Nel libro ci sono Francesco Nuti sulla tazza del gabinetto e persino Massimo Troisi già malato. Di Nuti dice:
«Personaggio particolare: lui era nei Giancattivi, e insieme ad altri comici componevamo il cast di Non stop; per cercare di rompere il ghiaccio gli chiesi un parere su uno sketch. Lui mi fissò un appuntamento nel suo camerino e quando mi presentai non lo trovai. Una sarta mi rivelò che l’aveva visto entrare in bagno. “Francesco, sono Carlo,” dissi, bussando. “Sììì, Carlo”. La porta si aprì.
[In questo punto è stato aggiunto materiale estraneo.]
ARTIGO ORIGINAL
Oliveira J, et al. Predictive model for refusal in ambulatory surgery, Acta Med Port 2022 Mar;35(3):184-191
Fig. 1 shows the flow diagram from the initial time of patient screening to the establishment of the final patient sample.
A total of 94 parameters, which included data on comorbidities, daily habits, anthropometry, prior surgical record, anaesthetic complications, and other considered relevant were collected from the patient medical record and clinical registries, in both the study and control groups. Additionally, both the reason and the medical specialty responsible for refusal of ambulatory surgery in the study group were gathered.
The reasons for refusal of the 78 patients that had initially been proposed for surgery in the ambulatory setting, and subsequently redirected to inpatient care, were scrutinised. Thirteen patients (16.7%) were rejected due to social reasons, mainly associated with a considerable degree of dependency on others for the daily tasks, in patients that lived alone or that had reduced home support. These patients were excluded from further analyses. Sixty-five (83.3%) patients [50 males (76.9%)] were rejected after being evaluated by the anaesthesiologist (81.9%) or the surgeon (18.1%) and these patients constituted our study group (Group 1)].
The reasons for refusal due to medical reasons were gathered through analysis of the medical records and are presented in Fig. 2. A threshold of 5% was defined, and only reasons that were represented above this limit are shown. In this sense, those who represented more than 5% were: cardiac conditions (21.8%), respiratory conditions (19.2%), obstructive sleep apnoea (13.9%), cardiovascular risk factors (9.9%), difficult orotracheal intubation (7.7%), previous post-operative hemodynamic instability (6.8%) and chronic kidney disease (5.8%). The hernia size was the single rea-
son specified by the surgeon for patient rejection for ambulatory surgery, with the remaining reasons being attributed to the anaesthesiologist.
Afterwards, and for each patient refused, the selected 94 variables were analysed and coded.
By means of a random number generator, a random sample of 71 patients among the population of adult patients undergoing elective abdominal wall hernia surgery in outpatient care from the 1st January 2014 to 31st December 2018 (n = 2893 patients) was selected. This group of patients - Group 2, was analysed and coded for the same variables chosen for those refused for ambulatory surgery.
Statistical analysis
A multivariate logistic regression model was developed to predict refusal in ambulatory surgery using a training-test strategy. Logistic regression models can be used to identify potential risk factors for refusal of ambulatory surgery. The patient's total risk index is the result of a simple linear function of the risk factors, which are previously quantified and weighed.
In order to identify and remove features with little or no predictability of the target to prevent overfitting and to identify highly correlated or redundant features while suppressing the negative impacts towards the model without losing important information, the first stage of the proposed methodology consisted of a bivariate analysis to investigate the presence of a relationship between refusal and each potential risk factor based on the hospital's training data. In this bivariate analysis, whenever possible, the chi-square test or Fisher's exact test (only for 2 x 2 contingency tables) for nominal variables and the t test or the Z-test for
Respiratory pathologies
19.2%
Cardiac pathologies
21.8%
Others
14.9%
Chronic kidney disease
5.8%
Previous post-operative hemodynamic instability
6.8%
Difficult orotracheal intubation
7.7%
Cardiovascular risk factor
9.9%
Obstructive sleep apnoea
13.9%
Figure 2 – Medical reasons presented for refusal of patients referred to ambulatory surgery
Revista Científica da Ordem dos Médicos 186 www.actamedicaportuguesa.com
Era seduto sul gabinetto a leggere Tex. “Ti cercavo per il mio sketch”. “Ah già, è vero” replicò senza alzare lo sguardo dal giornalino. “Stai bene?” “Mi girano i coglioni.” “E perché?”. “So’ cose nostre… ciao”».
Bellissima la definizione che Verdone dà del suo rapporto con la vita.
«Ho un rapporto sessuale con la vita: l’ho amata talmente tanto da non farmi sfuggire nulla; nella vita non c’è piattume, ma poesia anche dentro lo scompartimento di un vagone vuoto, così ho vissuto pienamente, da maniaco del dettaglio».